*** Data in this exercise ***

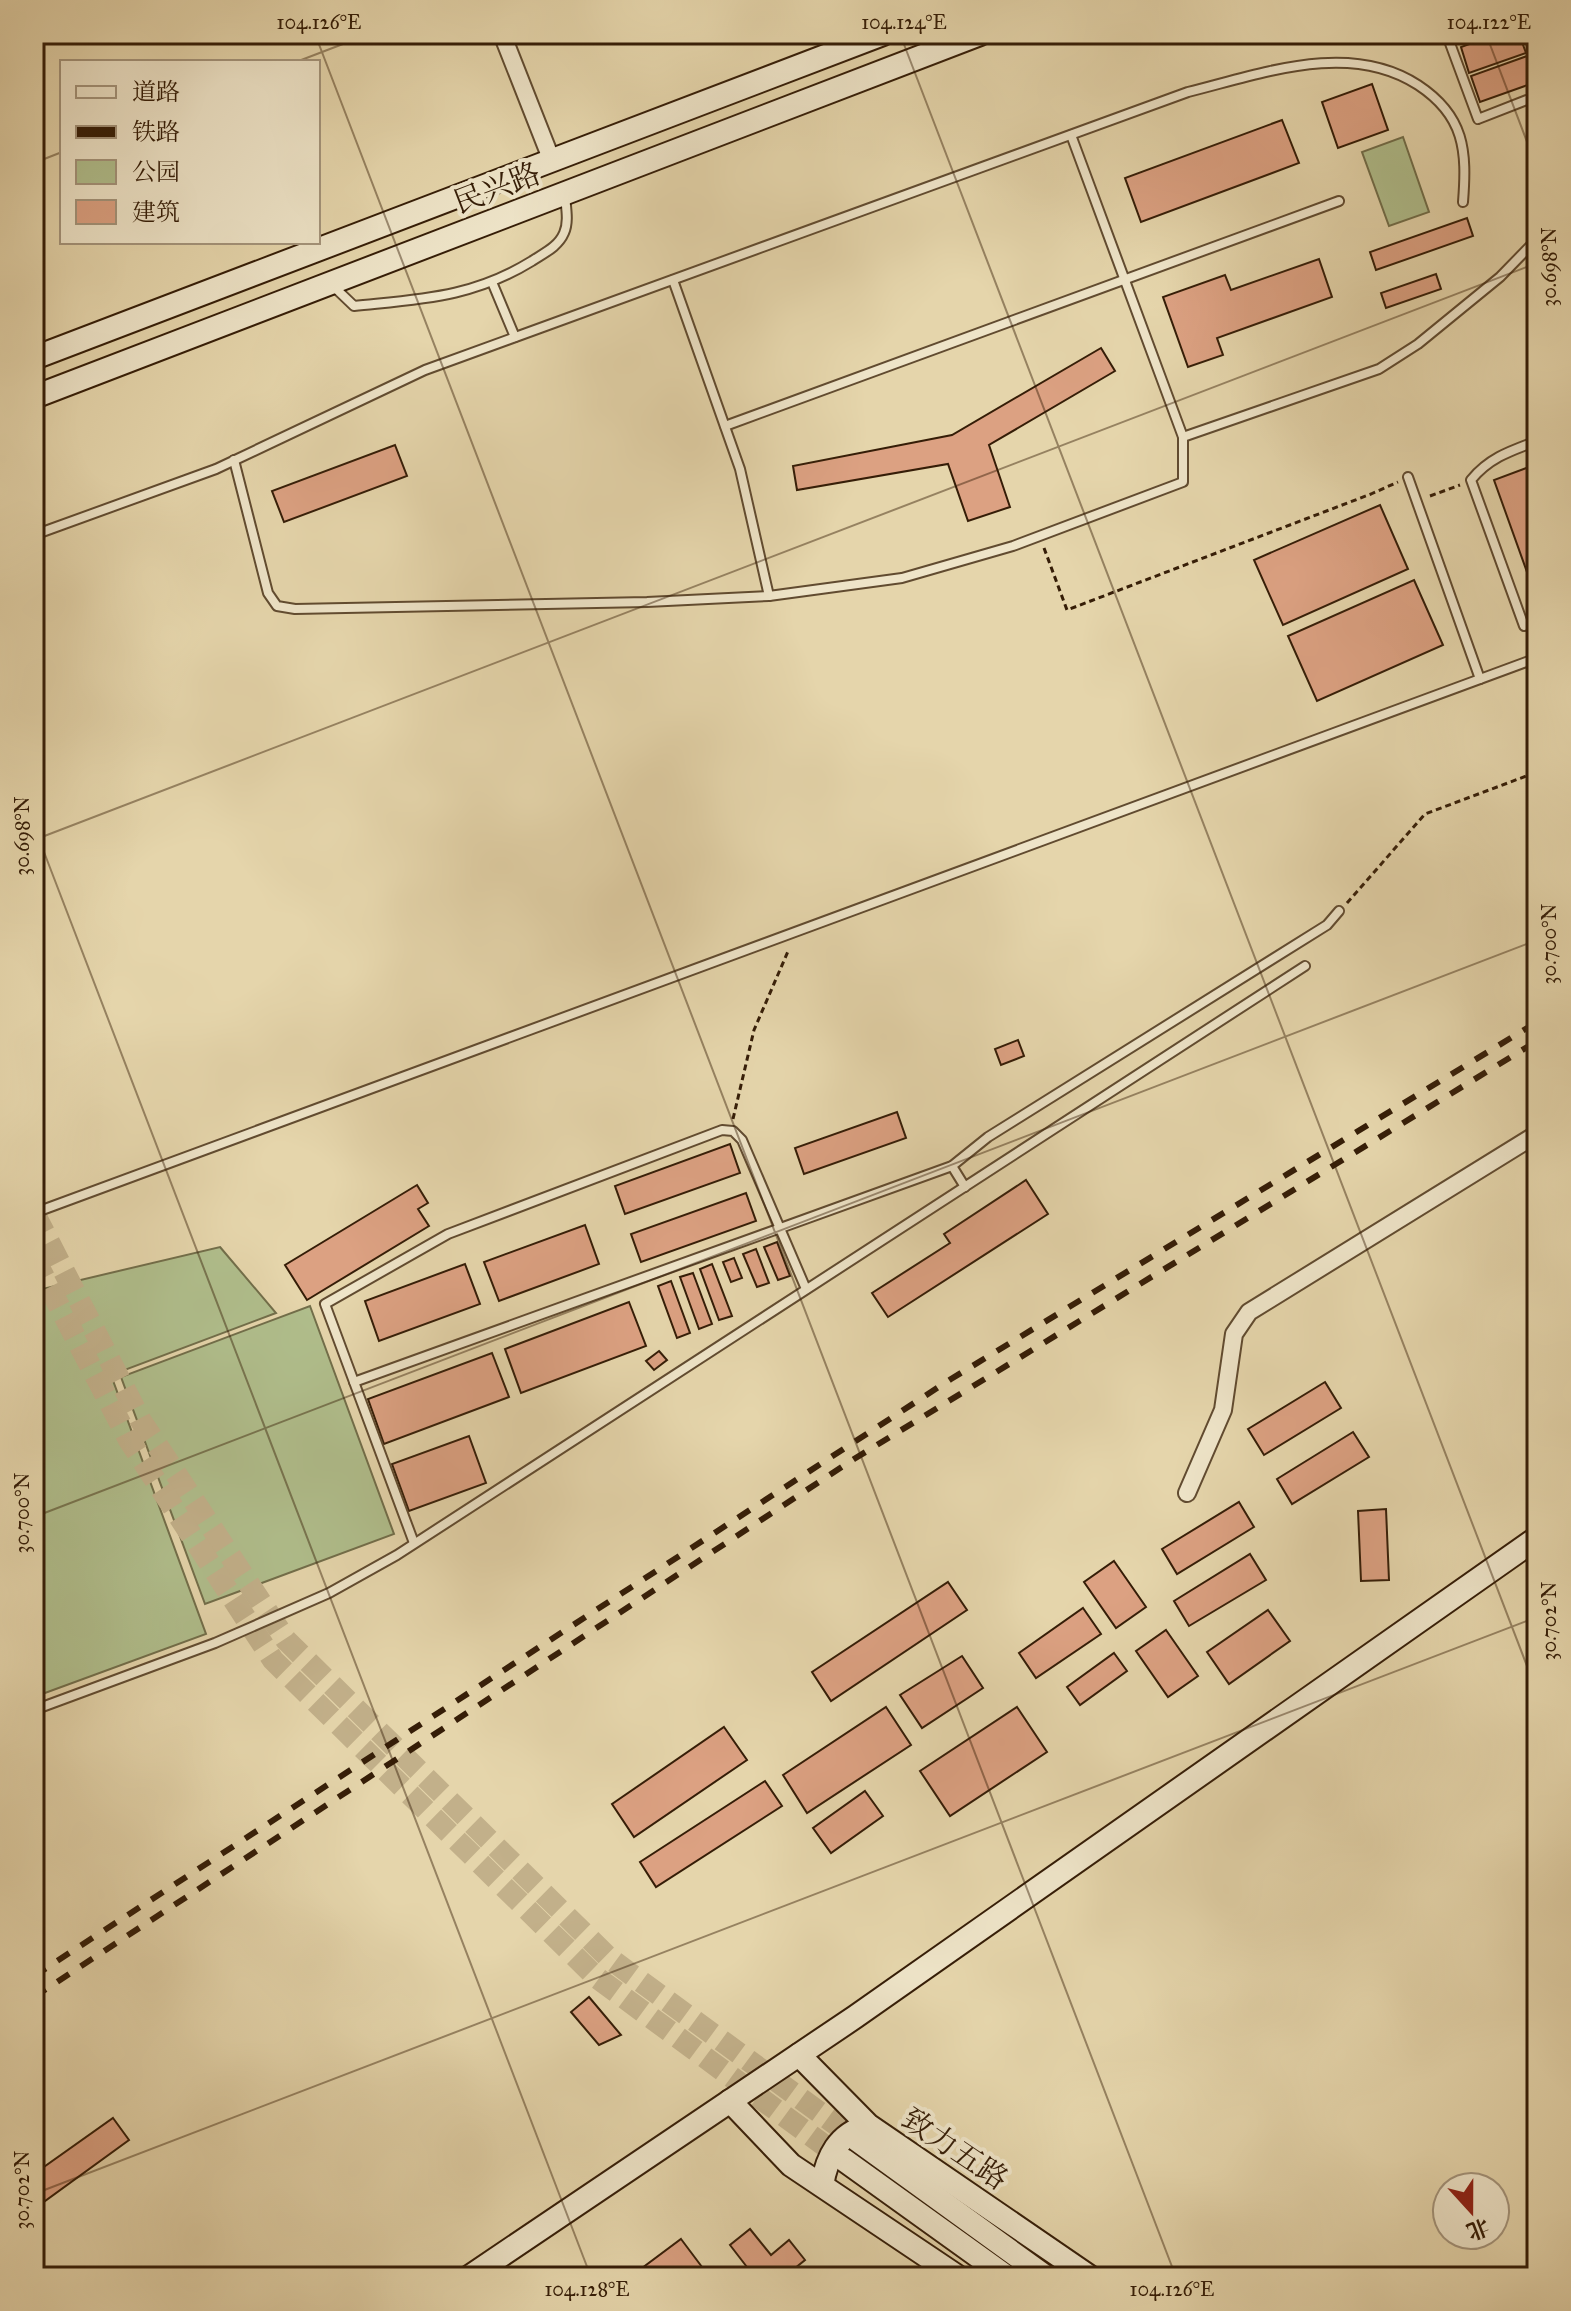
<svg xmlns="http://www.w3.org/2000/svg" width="1571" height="2311" font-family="'IM FELL Great Primer','Noto Serif SC',serif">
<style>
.green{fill:#b0be8c;stroke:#726e4a;stroke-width:2}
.building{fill:#dca182;stroke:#351d07;stroke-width:2}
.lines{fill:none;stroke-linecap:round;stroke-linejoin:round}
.secondary-tunnel{stroke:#c2b08a;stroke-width:22;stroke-dasharray:22 11;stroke-linecap:butt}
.lane-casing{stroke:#614b30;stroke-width:12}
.street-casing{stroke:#614b30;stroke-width:20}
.secondary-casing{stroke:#351d07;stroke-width:26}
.path{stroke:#351d07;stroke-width:3;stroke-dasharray:6 4;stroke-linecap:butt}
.lane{stroke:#eee4c8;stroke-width:8}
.street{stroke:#eee4c8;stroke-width:16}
.secondary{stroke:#eee4c8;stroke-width:22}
.rail{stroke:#351d07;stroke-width:6;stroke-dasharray:14 14;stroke-linecap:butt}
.ticks{fill:none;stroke:#351d07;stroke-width:2;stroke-opacity:0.45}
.labels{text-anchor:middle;stroke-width:8;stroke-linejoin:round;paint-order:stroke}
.street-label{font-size:30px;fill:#351d07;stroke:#eee4c8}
.neatline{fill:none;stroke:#351d07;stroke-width:3}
.ticks-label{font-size:20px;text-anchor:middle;fill:#351d07}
</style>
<rect width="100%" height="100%" fill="#e5d5ab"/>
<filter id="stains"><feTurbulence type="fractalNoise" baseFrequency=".0025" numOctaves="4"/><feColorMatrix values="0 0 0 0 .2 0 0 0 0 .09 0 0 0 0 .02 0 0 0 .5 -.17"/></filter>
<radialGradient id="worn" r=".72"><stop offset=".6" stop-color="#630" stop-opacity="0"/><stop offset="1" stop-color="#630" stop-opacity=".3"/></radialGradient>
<g class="green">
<polygon points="1403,137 1429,212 1389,226 1362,152"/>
<polygon points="220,1247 276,1313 111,1375 206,1634 34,1697 34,1291"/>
<polygon points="310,1306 394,1534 205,1604 121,1377"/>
</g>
<g class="building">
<polygon points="1497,34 1519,34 1526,53 1469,73 1461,47"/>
<polygon points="1527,56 1536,82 1480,102 1471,76"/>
<polygon points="1372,84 1388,130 1338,148 1322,102"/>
<polygon points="1282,120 1299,163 1141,222 1125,178"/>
<polygon points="1467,218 1473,236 1376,270 1370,252"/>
<polygon points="1319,259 1332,297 1217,338 1223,355 1188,367 1163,297 1225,275 1231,290"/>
<polygon points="1436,274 1441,289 1386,308 1381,293"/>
<polygon points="1101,348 1115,371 989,445 1010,507 968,521 948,464 797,490 793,466 952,435"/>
<polygon points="395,445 407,476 284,522 272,491"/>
<polygon points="1537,464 1537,600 1494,480"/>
<polygon points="1380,505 1408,569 1283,625 1254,560"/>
<polygon points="1414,580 1443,645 1317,701 1288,636"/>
<polygon points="1018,1040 1024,1056 1001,1065 995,1049"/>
<polygon points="897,1112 906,1138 804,1174 795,1148"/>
<polygon points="730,1144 740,1173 625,1214 615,1186"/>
<polygon points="1026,1180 1048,1214 888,1317 872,1293 950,1243 944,1234"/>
<polygon points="417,1185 428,1203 418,1209 429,1226 307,1300 285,1265"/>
<polygon points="746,1193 756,1221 641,1262 631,1234"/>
<polygon points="585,1225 599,1264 499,1301 484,1262"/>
<polygon points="777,1242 790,1276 778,1280 764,1247"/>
<polygon points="756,1249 769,1283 757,1287 743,1254"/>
<polygon points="734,1258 742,1278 731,1282 723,1262"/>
<polygon points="465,1264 480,1304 379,1341 365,1301"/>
<polygon points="712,1264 732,1316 719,1320 700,1269"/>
<polygon points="693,1273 712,1324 699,1329 680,1277"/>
<polygon points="671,1281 690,1333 677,1338 658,1286"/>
<polygon points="629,1302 646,1346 521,1393 505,1349"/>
<polygon points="659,1351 667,1360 654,1370 646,1361"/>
<polygon points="492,1353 509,1397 384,1444 368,1399"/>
<polygon points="1325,1382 1341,1408 1264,1455 1248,1429"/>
<polygon points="1353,1432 1369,1457 1292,1504 1277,1479"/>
<polygon points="469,1436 486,1483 409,1511 392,1464"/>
<polygon points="1239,1502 1254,1527 1177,1574 1162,1549"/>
<polygon points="1386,1509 1389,1580 1361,1581 1358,1511"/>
<polygon points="1250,1554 1266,1580 1189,1626 1174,1601"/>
<polygon points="1114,1561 1146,1607 1116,1628 1084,1582"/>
<polygon points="948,1582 967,1610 831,1701 812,1672"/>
<polygon points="1083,1608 1101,1634 1036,1678 1019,1653"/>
<polygon points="1268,1610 1290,1641 1229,1684 1207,1652"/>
<polygon points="1166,1630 1198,1676 1168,1697 1136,1651"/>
<polygon points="1114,1653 1127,1671 1080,1705 1067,1687"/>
<polygon points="962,1656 983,1688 922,1728 900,1695"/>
<polygon points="886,1707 911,1745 807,1813 783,1775"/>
<polygon points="1017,1707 1047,1752 950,1816 920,1771"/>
<polygon points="724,1727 747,1760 634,1837 612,1804"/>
<polygon points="765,1781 782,1806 656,1887 640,1862"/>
<polygon points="865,1791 883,1816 831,1853 813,1828"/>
<polygon points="589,1997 621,2035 599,2045 571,2012"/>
<polygon points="113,2118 129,2140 45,2201 34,2186 34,2174"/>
<polygon points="750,2229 771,2255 789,2240 805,2260 784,2277 742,2277 750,2271 730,2245"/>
<polygon points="681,2239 702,2267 689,2277 630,2277"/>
</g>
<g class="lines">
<g class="secondary-tunnel">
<polyline points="34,1213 141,1421 286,1640 609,1958 857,2140"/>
<polyline points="34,1258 129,1440 273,1660 596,1977 844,2160"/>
</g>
<g class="lane-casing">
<g id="lane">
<polyline points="1459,34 1448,38 1478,119 1537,96"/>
<polyline points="673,280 740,469 769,596"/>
<polyline points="492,282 515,337"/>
<path d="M 331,284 L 354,306 C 420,299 472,298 532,261 C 544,253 558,247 564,233 C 569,222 566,208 565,196"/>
<polyline points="725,426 1339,201"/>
<polyline points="1183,437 1379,369 1418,344 1500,277 1537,239"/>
<polyline points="234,460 268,593 277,606 295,609 647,602 769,596 902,578 1013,546 1183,482 1183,437 1071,135"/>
<polyline points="1408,477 1480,679"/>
<path d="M 34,535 L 216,469 L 425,370 L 1188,92 C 1261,74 1349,40 1418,85 C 1465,116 1467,151 1463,202"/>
<path d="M 1524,626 L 1471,480 C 1489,458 1510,451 1537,441"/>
<polyline points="952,1166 965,1187"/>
<polyline points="34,1213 1537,658"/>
<polyline points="354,1382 952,1166 988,1137 1327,925 1339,911"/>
<polyline points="414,1543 325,1304 448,1234 722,1130 733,1131 742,1140 806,1289"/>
<polyline points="34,1710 215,1643 329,1593 397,1555 1305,966"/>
</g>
</g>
<g class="street-casing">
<g id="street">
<polyline points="502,34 552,161"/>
<polyline points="1187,1493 1223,1410 1234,1334 1249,1312 1537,1134"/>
</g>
</g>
<g class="secondary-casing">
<g id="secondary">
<polyline points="34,358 883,34"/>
<polyline points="34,397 980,34"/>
<polyline points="799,2055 868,2125 1090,2277"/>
<polyline points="730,2101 791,2165 958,2277"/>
<polyline points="857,2140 1046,2277"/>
<polyline points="844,2160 1007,2277"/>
<path d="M 822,2185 C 827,2157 838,2134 867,2126"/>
<polyline points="469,2277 855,2017 1537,1538"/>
</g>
</g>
<g class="path">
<polyline points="1430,496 1460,485"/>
<polyline points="1044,548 1067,610 1371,494 1398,482"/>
<polyline points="1347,903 1425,814 1537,772"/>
<polyline points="733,1119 754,1030 789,949"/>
</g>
<use href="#lane" class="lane"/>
<use href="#street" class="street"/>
<use href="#secondary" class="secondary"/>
<g class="rail">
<polyline points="34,1976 951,1379 1537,1022"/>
<polyline points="34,1997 854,1459 1537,1041"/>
</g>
</g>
<path class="ticks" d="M 315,34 L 1176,2277M 900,34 L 1537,1692M 1486,34 L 1537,168M 296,62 L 369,34M 34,163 L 62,152M 34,826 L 591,2277M 34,840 L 1537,263M 34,1517 L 1537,940M 34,2194 L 1537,1617"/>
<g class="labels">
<g class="street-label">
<text transform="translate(497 188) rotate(-21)" y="10">民兴路</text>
<text transform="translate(955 2149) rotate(34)" y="10">致力五路</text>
</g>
</g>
<rect width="1571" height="2311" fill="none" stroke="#e5d5ab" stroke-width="88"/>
<rect x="60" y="60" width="260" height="184" fill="#eee4c8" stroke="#a4947b" stroke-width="2"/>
<rect x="76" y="86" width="40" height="12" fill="#eee4c8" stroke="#a4947b" stroke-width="2"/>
<text x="132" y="100" font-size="24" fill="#351d07">道路</text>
<rect x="76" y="126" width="40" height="12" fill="#351d07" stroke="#a4947b" stroke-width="2"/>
<text x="132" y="140" font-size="24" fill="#351d07">铁路</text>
<rect x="76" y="160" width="40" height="24" fill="#b0be8c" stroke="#a4947b" stroke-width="2"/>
<text x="132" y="180" font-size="24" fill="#351d07">公园</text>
<rect x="76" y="200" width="40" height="24" fill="#dca182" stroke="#a4947b" stroke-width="2"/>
<text x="132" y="220" font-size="24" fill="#351d07">建筑</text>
<g transform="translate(1471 2211) rotate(159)"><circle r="38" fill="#eee4c8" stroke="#a4947b" stroke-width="2"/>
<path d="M0-6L14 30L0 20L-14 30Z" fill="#8f2418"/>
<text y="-12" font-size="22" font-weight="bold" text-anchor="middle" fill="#351d07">北</text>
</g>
<rect x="44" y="44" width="1483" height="2223" class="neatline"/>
<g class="ticks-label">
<text x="319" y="29">104.126°E</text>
<text x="904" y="29">104.124°E</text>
<text x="1489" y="29">104.122°E</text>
<text transform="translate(1549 267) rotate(-90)" y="7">30.698°N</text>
<text transform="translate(22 836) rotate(-90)" y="7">30.698°N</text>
<text transform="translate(1549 944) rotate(-90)" y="7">30.700°N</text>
<text transform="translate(22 1513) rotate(-90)" y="7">30.700°N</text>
<text transform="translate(1549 1621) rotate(-90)" y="7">30.702°N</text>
<text transform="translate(22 2190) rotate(-90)" y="7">30.702°N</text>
<text x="587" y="2296">104.128°E</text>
<text x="1172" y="2296">104.126°E</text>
</g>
<rect width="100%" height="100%" filter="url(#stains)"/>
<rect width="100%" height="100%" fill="url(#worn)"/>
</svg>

***

__Work task__. The word "linejoin" appears in some lines above. Return every one of those lines.

__Response__.
.lines{fill:none;stroke-linecap:round;stroke-linejoin:round}
.labels{text-anchor:middle;stroke-width:8;stroke-linejoin:round;paint-order:stroke}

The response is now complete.